Kyber Network has revealed that it has been the victim of an exploit that saw $265,000 stolen. The team published a blog post saying that it had identified and neutralized an exploit discovered on its front end. All users that have been affected will be reimbursed.
The team identified that there was something suspicious on September 1, and then identified malicious code in the Google Tag Manager, which inserted a false approval. This allowed the hacker to transfer users’ funds to his address. Once identified, the team disabled the UI to conduct an investigation.
They said that the script had been “discreetly injected” and was targeting whales with large holdings. While conducting the investigation, they also recorded all the addresses that were affected.
The team provided the list of addresses associated with the attacker. They have asked those with the power to block fund transfers from the attackers’ addresses. They are also calling for any information about the identity of the attacker.
The attack lasted for a total of two hours, as the team was quick to pounce on the suspicious activity. They have asked those who have been affected to contact them over Discord. Th team also provided instructions on how to revoke the malicious approval.
DeFi Attacks on the Rise
The attack is yet another to take place on the DeFi market, which has time and again been a major hunting ground for hackers. The DeFi market has lost well over $1 billion due to exploits and hacks this year, and that figure does not look like it’s going to reduce any time soon.

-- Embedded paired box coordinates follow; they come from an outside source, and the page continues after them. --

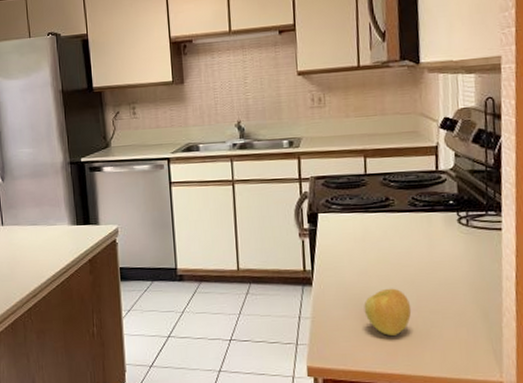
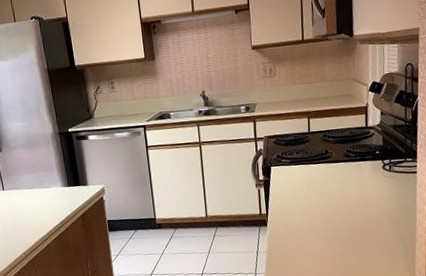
apple: present [364,288,412,336] -> none [308,224,346,262]

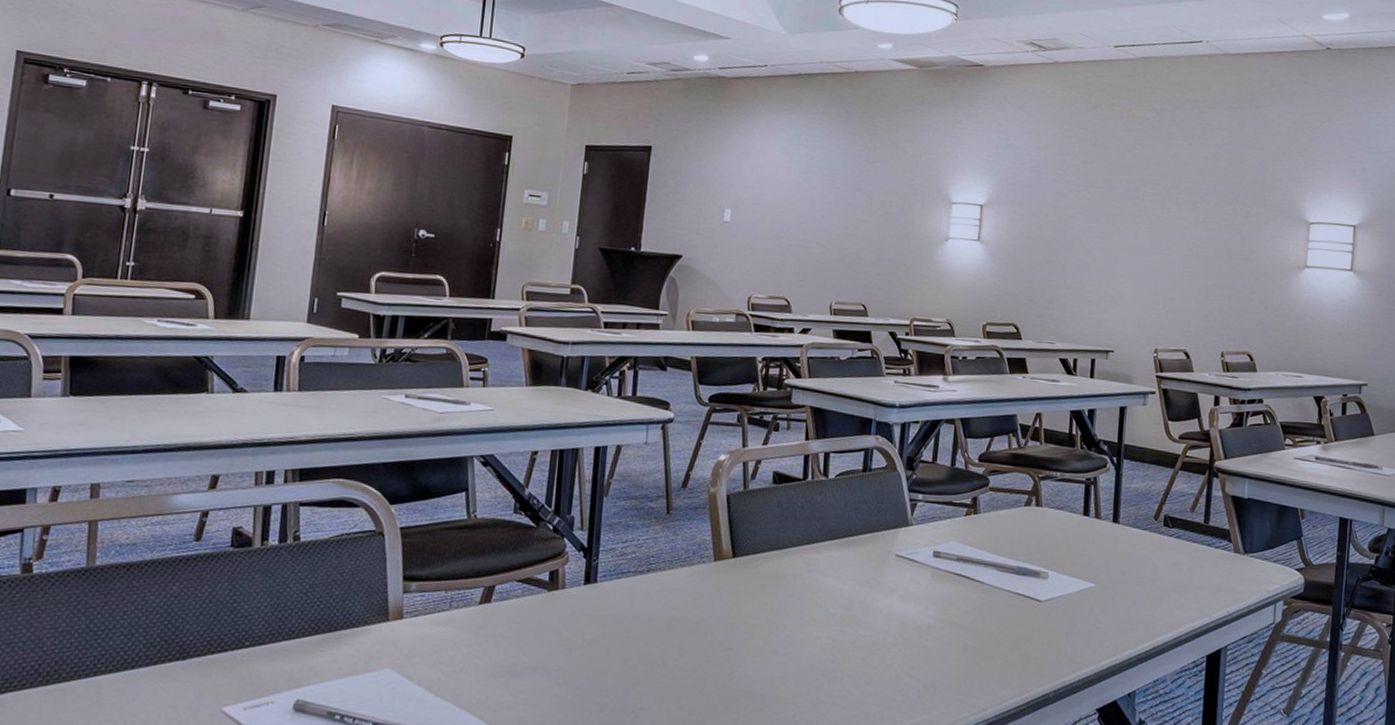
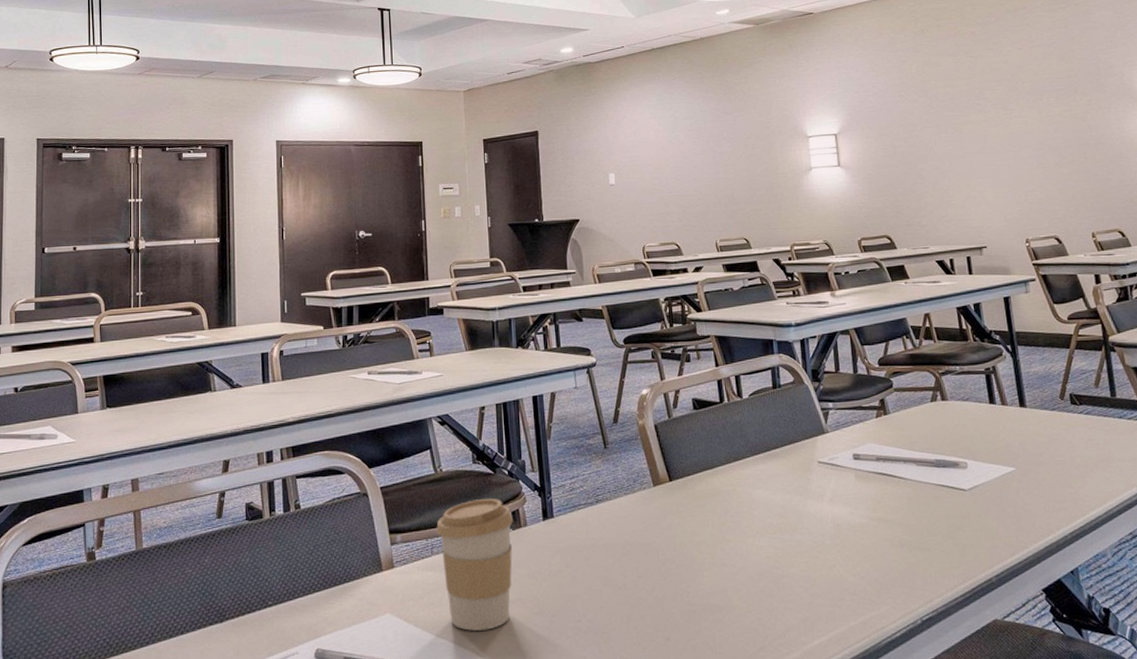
coffee cup: none [459,553,550,697] -> present [436,498,513,631]

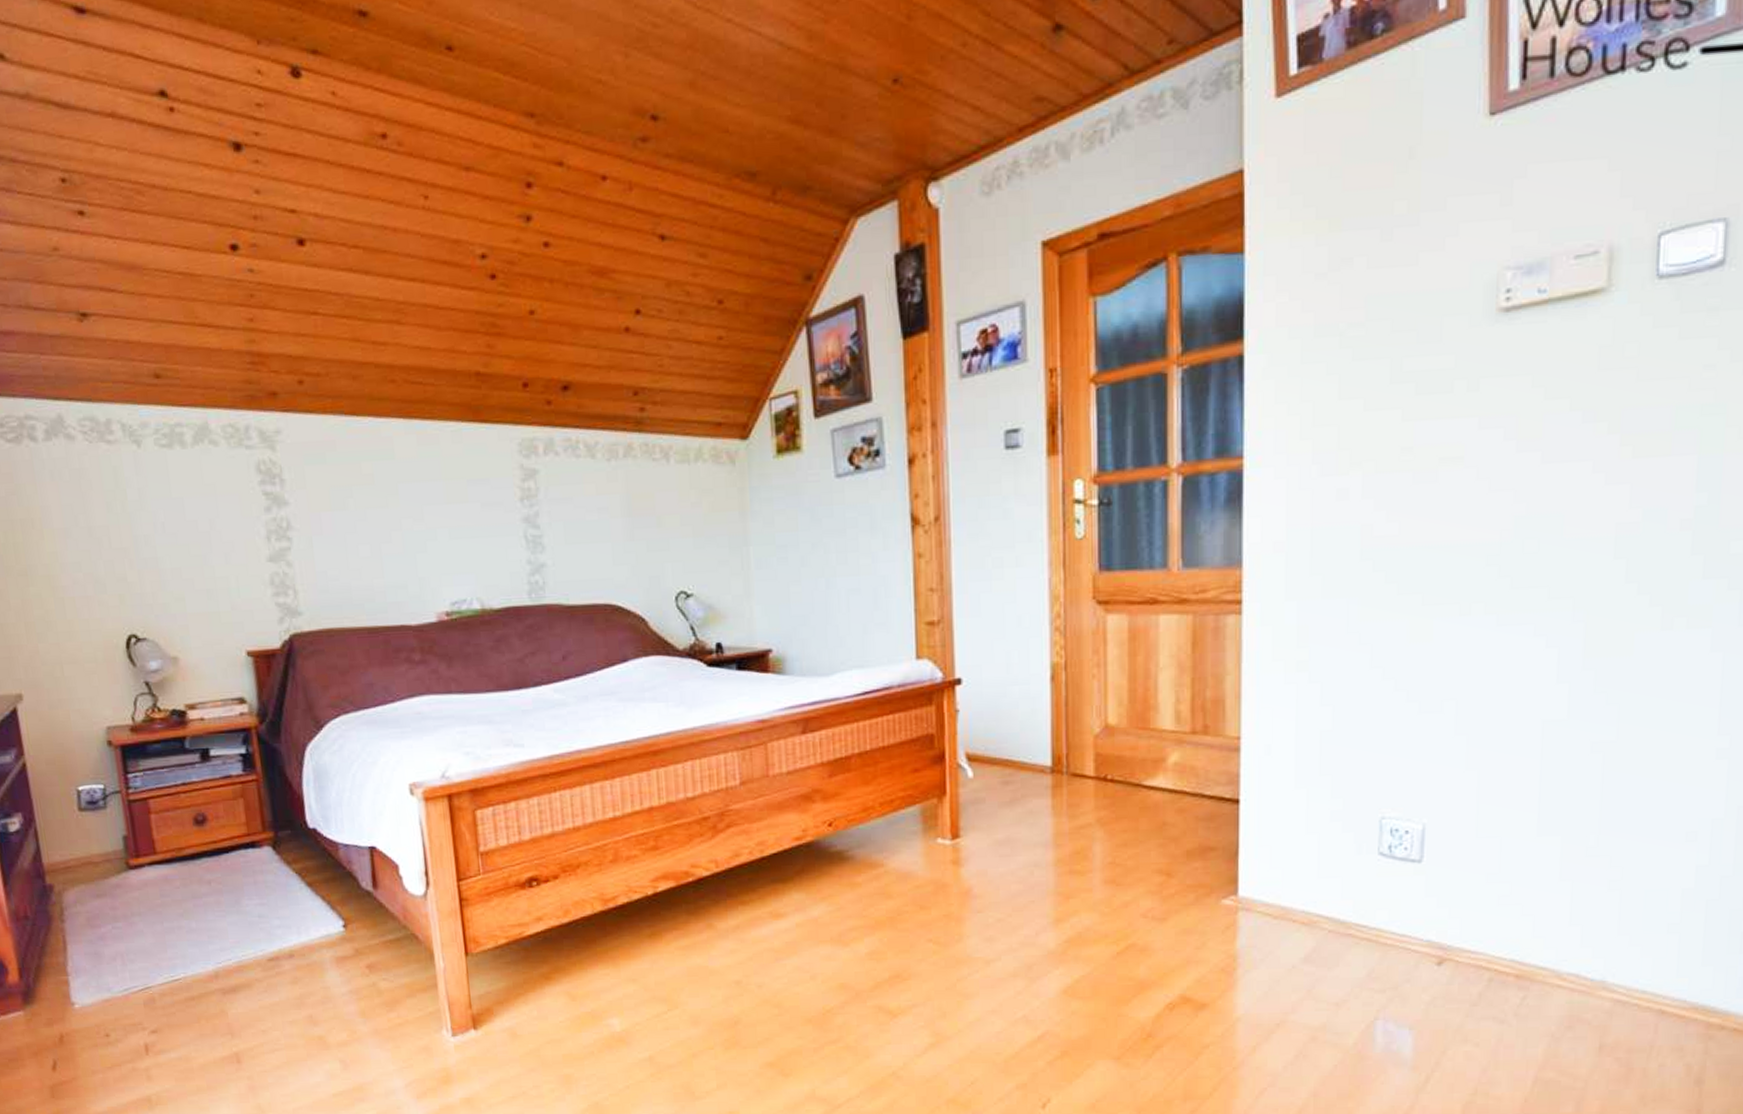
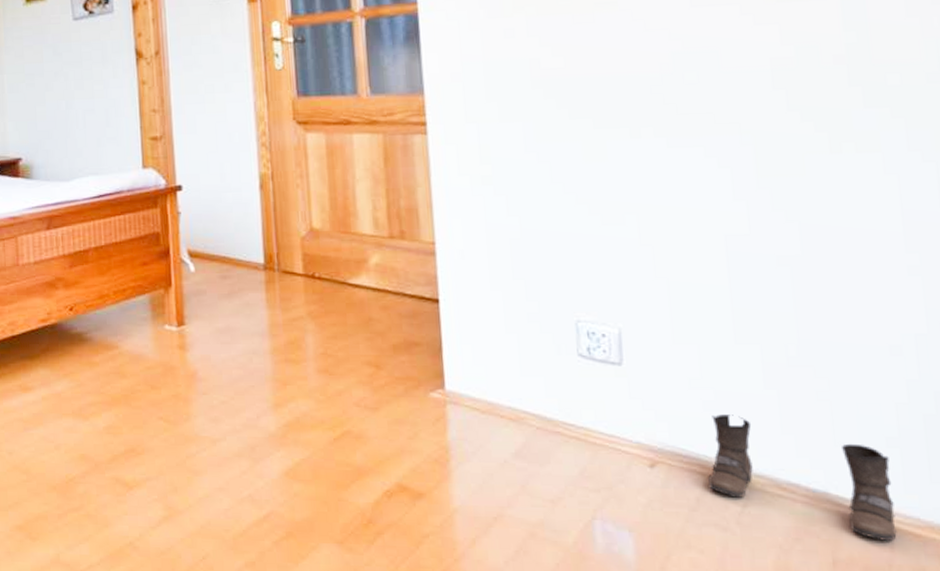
boots: none [1492,908,1667,1024] -> present [708,414,897,541]

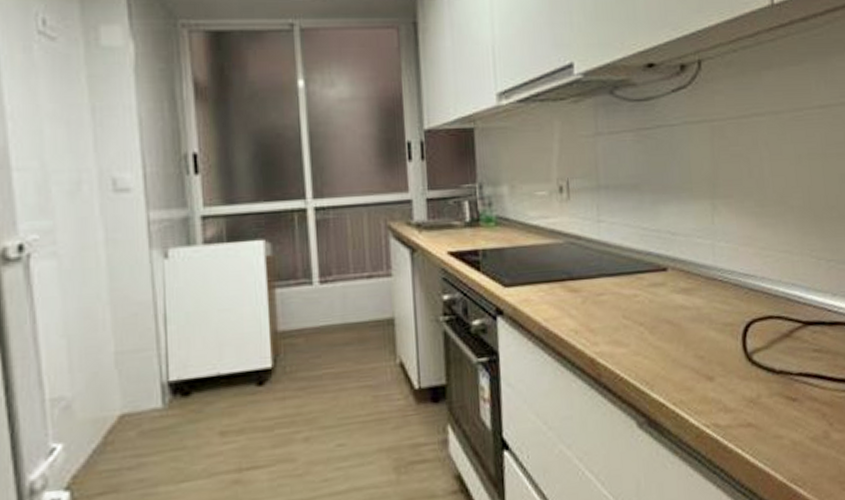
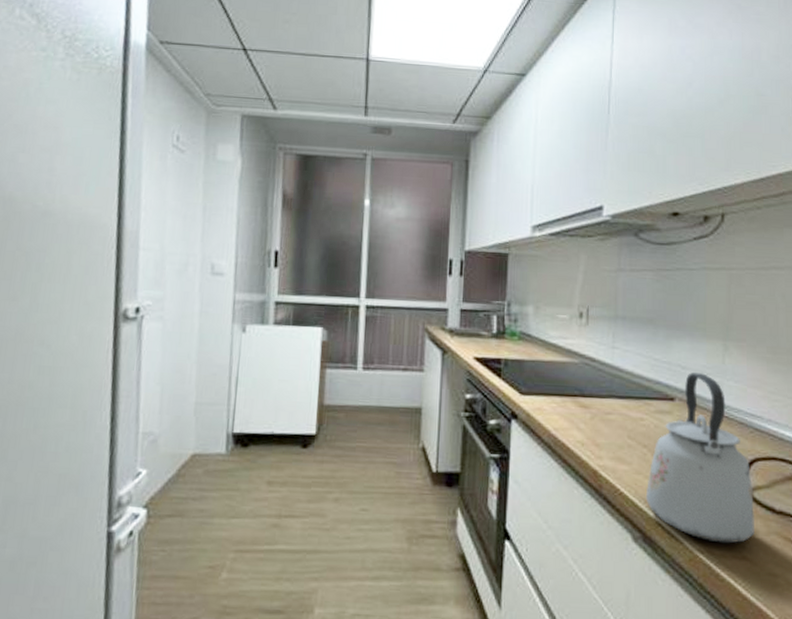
kettle: none [646,237,757,414] -> present [645,372,754,544]

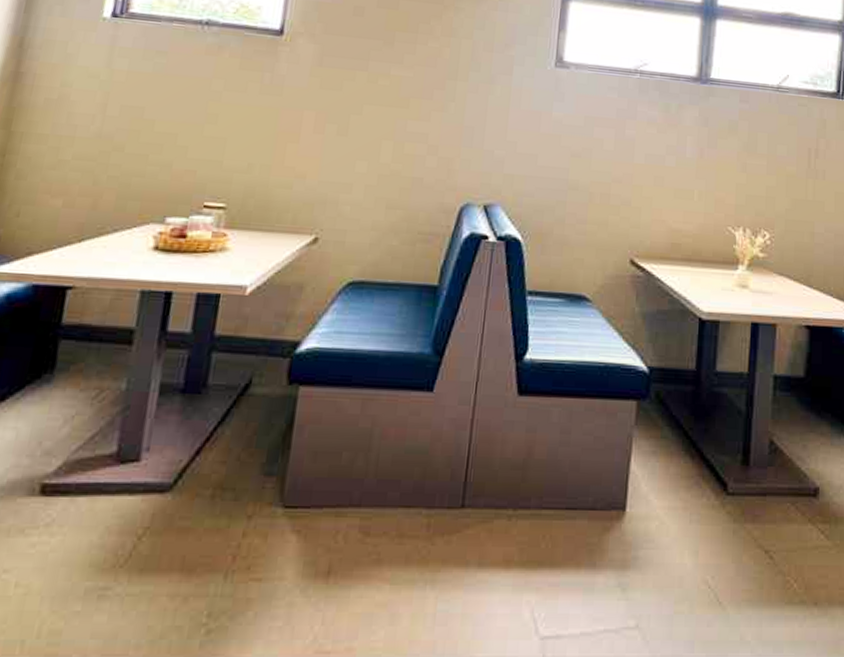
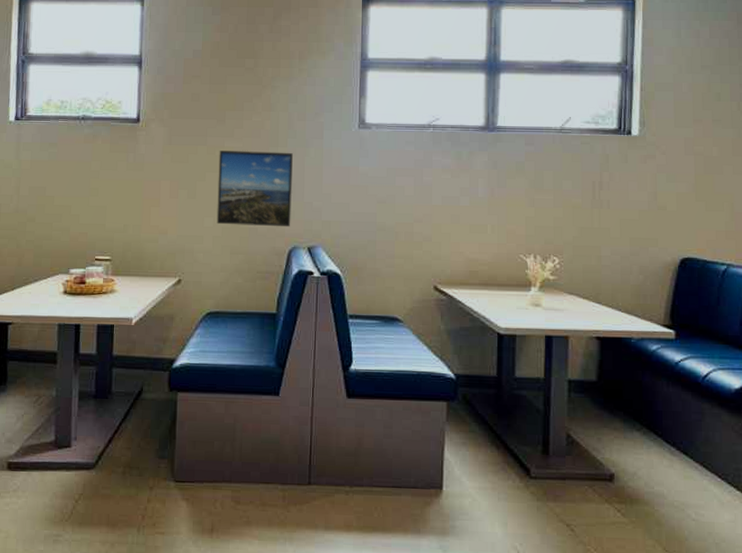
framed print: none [371,79,474,178] -> present [216,151,293,226]

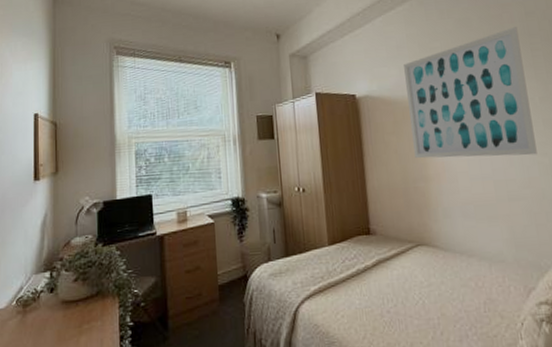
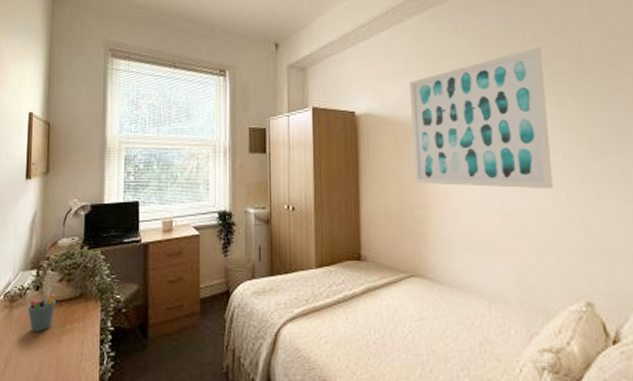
pen holder: none [42,287,72,336] -> present [28,286,56,333]

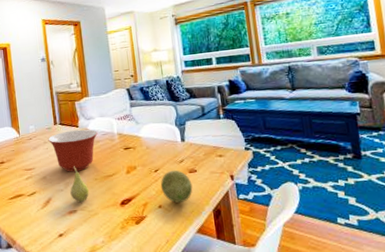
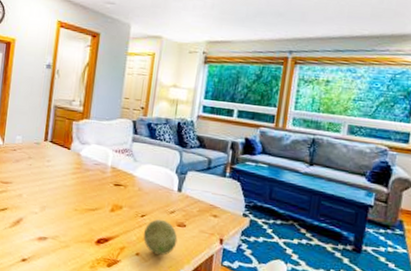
mixing bowl: present [48,129,98,172] -> none [33,150,90,198]
fruit: present [70,166,89,203] -> none [44,190,66,231]

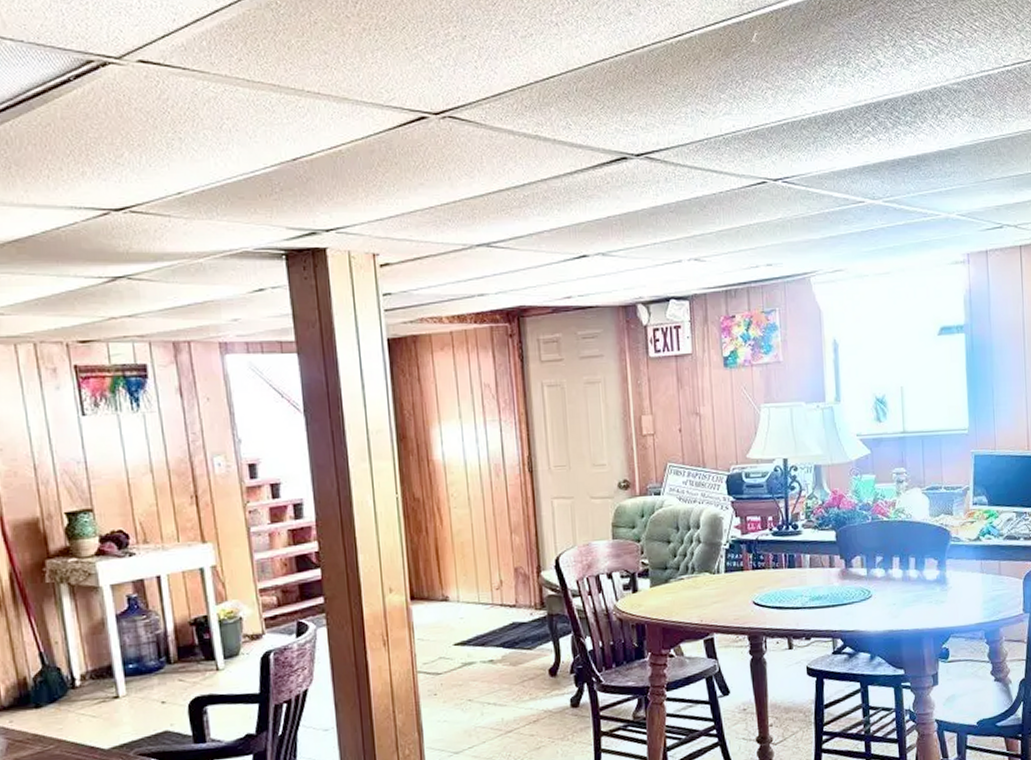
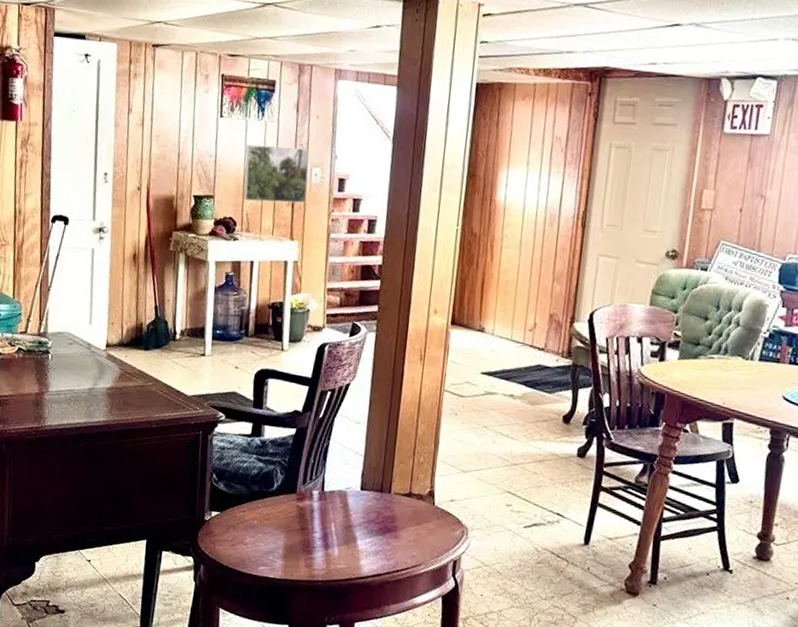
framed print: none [124,437,214,508] -> present [243,144,310,204]

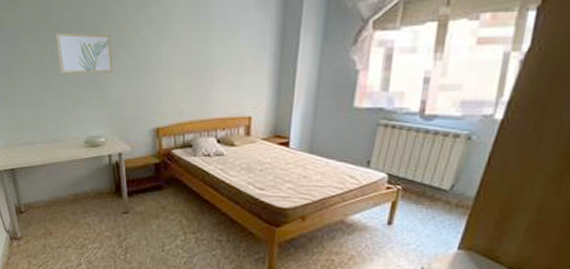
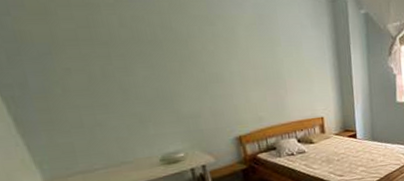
wall art: present [56,32,113,74] -> none [106,48,183,92]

Some of the most notable incidents that took place this year are the Ronin Bridge hack and the theft of $182 million from Beanstalk. The former incident is believed to be the work of the Lazarus Group, which is linked to North Korea. The Lazarus Group is also reportedly behind the $100 million attack on Harmony Protocol’s Horizon Bridge.
DeFi attacks will continue to occur, as it provides ample opportunity to hackers. Teams will have to be doubly careful and audit their smart contracts, and ensure that no frontend exploits exist.